■ What you will do:
A: In the passage about the Leonardo da Vinci scent exhibit, shorten the paragraph that begins "Pascal Brioist, the da Vinci exhibit's second curator" into a short list of its main facts.
B: Write the next few sentences of the passage about the Leonardo da Vinci scent exhibit, picking up after its final sentence.

■ Supplied passage:

Caroline Fabrigas, chief executive officer of Scent Marketing Inc., says a fragranced exhibition “creates a memorable experience. If you’re deeply involved in the exhibit, that air becomes endemic to the experience. It’s the icing on the cake that pulls it all together.”
Pascal Brioist, the da Vinci exhibit’s second curator, who is professor of modern history at the University of Tours and a member of the Center for Advanced Renaissance Studies, hadn’t had perfume in mind from the outset.
“In 2019, a journalist asked me if Leonardo had written about fragrances,” he says. “First, I was a bit skeptical.”
But then Brioist checked and found numerous elements, especially while talking with Vecce, professor of Italian literature at the University of Naples L’Orientale.
“To speak about Leonardo and fragrances, I had to do something that would be multisensorial,” Brioist says. “But it was not enough to work on the 10 to 15 [perfume] recipes written by Leonardo. You had to contextualize that.”

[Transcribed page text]
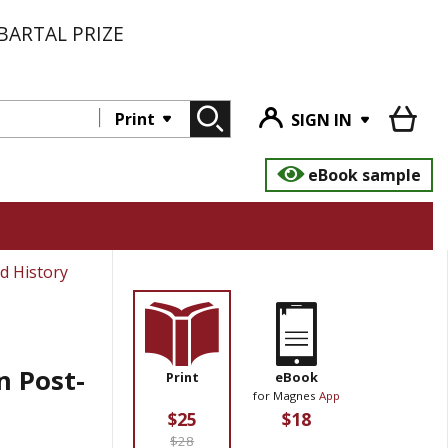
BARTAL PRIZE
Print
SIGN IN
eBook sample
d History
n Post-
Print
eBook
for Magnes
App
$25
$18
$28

--

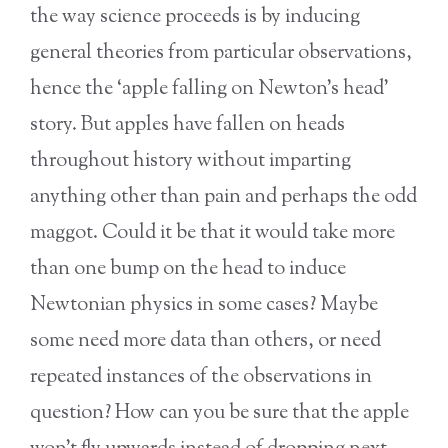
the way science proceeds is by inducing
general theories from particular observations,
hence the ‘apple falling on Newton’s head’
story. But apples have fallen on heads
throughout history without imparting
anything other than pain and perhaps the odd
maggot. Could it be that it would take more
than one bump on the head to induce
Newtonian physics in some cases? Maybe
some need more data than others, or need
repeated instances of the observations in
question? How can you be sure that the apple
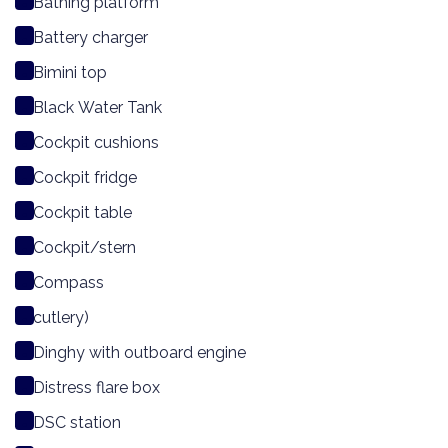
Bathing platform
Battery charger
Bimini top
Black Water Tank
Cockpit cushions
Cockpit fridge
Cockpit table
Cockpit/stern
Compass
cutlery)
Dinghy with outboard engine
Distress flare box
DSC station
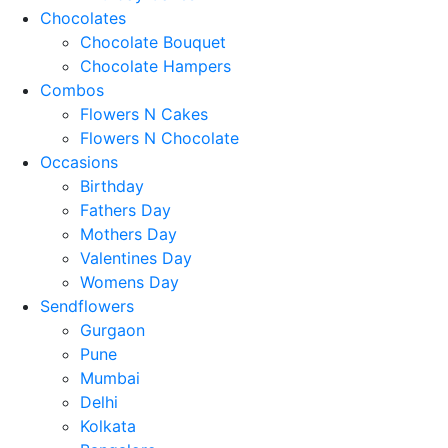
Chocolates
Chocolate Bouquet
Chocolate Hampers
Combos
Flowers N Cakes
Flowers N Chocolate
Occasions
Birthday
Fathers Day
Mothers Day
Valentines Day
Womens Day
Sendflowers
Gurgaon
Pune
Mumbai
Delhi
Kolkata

■ Expected outputs:
A:
- Pascal Brioist is the da Vinci exhibit's second curator.
- He is a professor of modern history at the University of Tours.
- He is a member of the Center for Advanced Renaissance Studies.
- He had not planned on using perfume from the start.

B:
Fragrances wind their way through da Vinci’s mother’s history, too. Catarina is now believed to have been born in Circassia, in the North Caucasus highlands, as the daughter of a warrior prince named Yacov. Rare animal and plant essences, such as musk, aloe, camphor and ambergris, from far-flung places like Central Asia, the Middle East and Africa, were occasionally brought there by merchants.
To get a literal sense of this, visitors at the Clos Lucé can smell olfactive ingredients such as rosebuds, gum tragacanth, camphor, benzoin resin and cloves, plus civet and frankincense accords. (Notes derived from animals are forbidden today, so must be recreated with different notes.)
Catarina was captured around 1439 and sold into slavery in Constantinople, which was imbued with odors of cinnamon, pepper, myrrh, hyssop and incense. Illustrating this are brass and alabaster censers.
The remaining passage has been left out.